L’ala “Macarena” e un pacchetto di novità per Miami
Non si tratterà però solo di mettere a punto la power unit. Quella giornata di riprese a Monza servirà anche per validare strutturalmente e aerodinamicamente la famosa ala posteriore ribattezzata “Macarena”, quel complesso sistema a flap rotante che era stato portato in Cina forse in anticipo sui tempi previsti e poi rimosso per precauzione dopo le prime prove del venerdì. La volontà è di arrivare al Gran Premio di Miami, che sarà il quarto appuntamento del calendario, con un pacchetto di aggiornamenti consistente, quello che Frederic Vasseur stesso ha definito “un aggiornamento e mezzo”, per utilizzare le sue parole. L’obiettivo dichiarato è quello di ritrovarsi con una vettura più completa, in grado di sfruttare al meglio ogni fase della gara, dalla partenza – dove tra l’altro la Ferrari si è rivelata la migliore in griglia – alla gestione dell’energia nel corso della distanza di gara.
Lewis Hamilton, dal canto suo, dopo il fine settimana di Shanghai ha messo in chiaro le priorità: la squadra deve spingere senza sosta a Maranello per colmare il divario prestazionale della power unit. Il sette volte campione del mondo, pur riconoscendo i progressi fatti sulla vettura, ha sottolineato come la perdita di tempo sul dritto sia un dato di fatto innegabile e su cui è necessario lavorare con la massima urgenza. Un’analisi, la sua, che fotografa con precisione lo stato delle cose e che trova riscontro nei numeri, con un distacco di venticinque secondi dal vincitore al traguardo in Cina che, al di là delle letture superficiali, racconta la storia di una gara a senso unico per le frecce d’argento.

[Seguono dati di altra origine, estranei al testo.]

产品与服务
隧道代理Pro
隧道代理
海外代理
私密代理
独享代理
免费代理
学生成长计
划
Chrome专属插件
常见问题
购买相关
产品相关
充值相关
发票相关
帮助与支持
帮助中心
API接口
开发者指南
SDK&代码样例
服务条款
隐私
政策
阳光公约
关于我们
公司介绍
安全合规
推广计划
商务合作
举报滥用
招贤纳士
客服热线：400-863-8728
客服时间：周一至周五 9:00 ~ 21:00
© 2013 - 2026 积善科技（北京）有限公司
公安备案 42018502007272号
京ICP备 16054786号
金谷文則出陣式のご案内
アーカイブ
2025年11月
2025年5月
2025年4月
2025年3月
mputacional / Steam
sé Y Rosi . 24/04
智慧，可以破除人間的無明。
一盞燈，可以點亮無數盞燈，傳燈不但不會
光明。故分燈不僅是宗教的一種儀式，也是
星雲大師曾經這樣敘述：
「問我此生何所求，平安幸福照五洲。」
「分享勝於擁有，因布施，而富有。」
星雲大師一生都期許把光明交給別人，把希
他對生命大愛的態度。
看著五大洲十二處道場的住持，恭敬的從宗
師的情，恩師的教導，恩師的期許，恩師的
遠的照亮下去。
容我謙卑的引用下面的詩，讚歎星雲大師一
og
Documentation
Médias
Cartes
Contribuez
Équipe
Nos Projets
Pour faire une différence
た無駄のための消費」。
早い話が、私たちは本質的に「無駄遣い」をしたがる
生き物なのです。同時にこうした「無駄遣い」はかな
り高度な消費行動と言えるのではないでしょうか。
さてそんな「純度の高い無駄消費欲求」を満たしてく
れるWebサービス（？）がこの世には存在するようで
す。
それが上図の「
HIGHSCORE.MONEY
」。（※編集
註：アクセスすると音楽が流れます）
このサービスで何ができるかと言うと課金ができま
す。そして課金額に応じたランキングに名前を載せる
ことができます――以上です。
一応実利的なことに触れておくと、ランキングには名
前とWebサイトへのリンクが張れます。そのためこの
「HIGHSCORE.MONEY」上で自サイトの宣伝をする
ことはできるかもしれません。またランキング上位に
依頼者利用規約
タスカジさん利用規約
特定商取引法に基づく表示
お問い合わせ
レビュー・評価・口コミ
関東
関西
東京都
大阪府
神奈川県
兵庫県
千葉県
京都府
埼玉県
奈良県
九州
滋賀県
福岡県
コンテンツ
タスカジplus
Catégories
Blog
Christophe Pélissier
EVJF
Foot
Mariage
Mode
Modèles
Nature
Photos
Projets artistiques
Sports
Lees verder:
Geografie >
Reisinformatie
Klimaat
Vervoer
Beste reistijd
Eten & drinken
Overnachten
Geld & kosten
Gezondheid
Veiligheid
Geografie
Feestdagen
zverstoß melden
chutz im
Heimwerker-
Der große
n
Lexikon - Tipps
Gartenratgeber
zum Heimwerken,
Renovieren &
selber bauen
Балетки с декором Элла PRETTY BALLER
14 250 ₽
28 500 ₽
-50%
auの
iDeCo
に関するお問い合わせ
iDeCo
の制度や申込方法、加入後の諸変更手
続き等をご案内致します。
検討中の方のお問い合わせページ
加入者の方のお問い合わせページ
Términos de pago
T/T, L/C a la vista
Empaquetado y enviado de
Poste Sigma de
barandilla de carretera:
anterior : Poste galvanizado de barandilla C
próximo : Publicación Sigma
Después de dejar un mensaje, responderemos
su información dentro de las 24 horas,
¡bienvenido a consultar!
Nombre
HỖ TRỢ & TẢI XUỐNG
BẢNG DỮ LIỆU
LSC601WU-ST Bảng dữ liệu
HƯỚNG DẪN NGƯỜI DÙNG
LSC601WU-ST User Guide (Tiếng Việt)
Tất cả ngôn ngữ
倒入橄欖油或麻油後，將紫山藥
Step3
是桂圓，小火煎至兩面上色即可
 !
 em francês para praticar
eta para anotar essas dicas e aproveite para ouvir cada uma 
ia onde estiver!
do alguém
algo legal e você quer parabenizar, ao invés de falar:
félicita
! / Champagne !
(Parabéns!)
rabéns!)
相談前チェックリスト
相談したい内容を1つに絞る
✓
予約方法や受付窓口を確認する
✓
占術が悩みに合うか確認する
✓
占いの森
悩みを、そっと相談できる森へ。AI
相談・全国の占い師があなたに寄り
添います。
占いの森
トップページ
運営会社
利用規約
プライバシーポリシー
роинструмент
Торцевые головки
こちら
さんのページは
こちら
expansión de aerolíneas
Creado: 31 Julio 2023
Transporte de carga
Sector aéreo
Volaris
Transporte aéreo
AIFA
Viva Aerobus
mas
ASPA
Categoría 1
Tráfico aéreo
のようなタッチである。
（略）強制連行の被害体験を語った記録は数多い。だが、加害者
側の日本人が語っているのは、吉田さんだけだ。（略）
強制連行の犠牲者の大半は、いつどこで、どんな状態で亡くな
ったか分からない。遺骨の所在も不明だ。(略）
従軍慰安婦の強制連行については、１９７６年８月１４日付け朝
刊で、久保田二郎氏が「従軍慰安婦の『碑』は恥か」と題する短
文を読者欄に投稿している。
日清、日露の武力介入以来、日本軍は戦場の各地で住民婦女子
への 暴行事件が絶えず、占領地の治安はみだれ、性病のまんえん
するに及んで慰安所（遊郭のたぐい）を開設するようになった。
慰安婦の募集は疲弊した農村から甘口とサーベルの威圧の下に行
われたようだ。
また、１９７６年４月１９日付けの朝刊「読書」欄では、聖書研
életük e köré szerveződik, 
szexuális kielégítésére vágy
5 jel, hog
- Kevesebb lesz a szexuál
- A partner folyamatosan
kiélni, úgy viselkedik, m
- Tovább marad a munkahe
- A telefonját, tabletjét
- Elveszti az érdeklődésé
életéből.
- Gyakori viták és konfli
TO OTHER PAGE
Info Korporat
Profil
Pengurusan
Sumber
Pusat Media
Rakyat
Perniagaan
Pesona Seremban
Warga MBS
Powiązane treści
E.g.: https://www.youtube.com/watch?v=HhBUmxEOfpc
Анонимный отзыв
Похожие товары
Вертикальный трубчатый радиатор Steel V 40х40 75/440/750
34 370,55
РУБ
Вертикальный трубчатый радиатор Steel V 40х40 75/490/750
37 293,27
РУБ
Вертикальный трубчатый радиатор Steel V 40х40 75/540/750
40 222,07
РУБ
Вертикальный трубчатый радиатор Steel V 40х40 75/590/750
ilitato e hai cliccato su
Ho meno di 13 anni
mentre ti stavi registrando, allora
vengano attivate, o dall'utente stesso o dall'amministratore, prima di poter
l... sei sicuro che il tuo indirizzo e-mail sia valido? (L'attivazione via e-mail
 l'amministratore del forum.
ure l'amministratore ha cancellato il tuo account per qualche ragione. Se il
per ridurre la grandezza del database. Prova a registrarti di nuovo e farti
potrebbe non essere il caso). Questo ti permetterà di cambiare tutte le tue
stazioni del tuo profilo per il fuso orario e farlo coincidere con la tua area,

La finestra di sviluppo sfruttata al massimo
La pausa forzata di aprile, quindi, si trasforma da potenziale intoppo logistico in una finestra di sviluppo preziosissima. Mentre la Mercedes potrà solo attendere, la Ferrari ha la possibilità di mettere in pista delle novità che erano già in cantiere e di accelerare il processo di apprendimento su una monoposto che, essendo il primo progetto di una nuova era regolamentare, ha ancora ampi margini di crescita. Non si tratta di stravolgere l’impianto della SF-26, ma di ottimizzarne il funzionamento in quelle aree dove il potenziale è ancora inespresso. Il lavoro sulla power unit, in particolare, è fondamentale per avvicinare i valori in campo, anche perché la benzina sintetica e le nuove normative ibride hanno reso l’unità motoria un elemento ancor più discriminante rispetto al passato.
A Maranello sono consapevoli che la strada per raggiungere la Mercedes è in salita, ma la programmazione di questo filming day e l’intensità dello sviluppo in corso dimostrano che non c’è alcuna intenzione di alzare bandiera bianca. Anzi, la dirigenza tecnica sta spingendo per sfruttare ogni singolo giorno a disposizione, convinta che la base della vettura sia quella giusta e che con i giusti correttivi si possa rendere la vita difficile alla W17. I riflettori sono dunque puntati su Monza, dove nel chiuso del circuito, lontano dagli occhi del pubblico, si getteranno le basi per la risalita.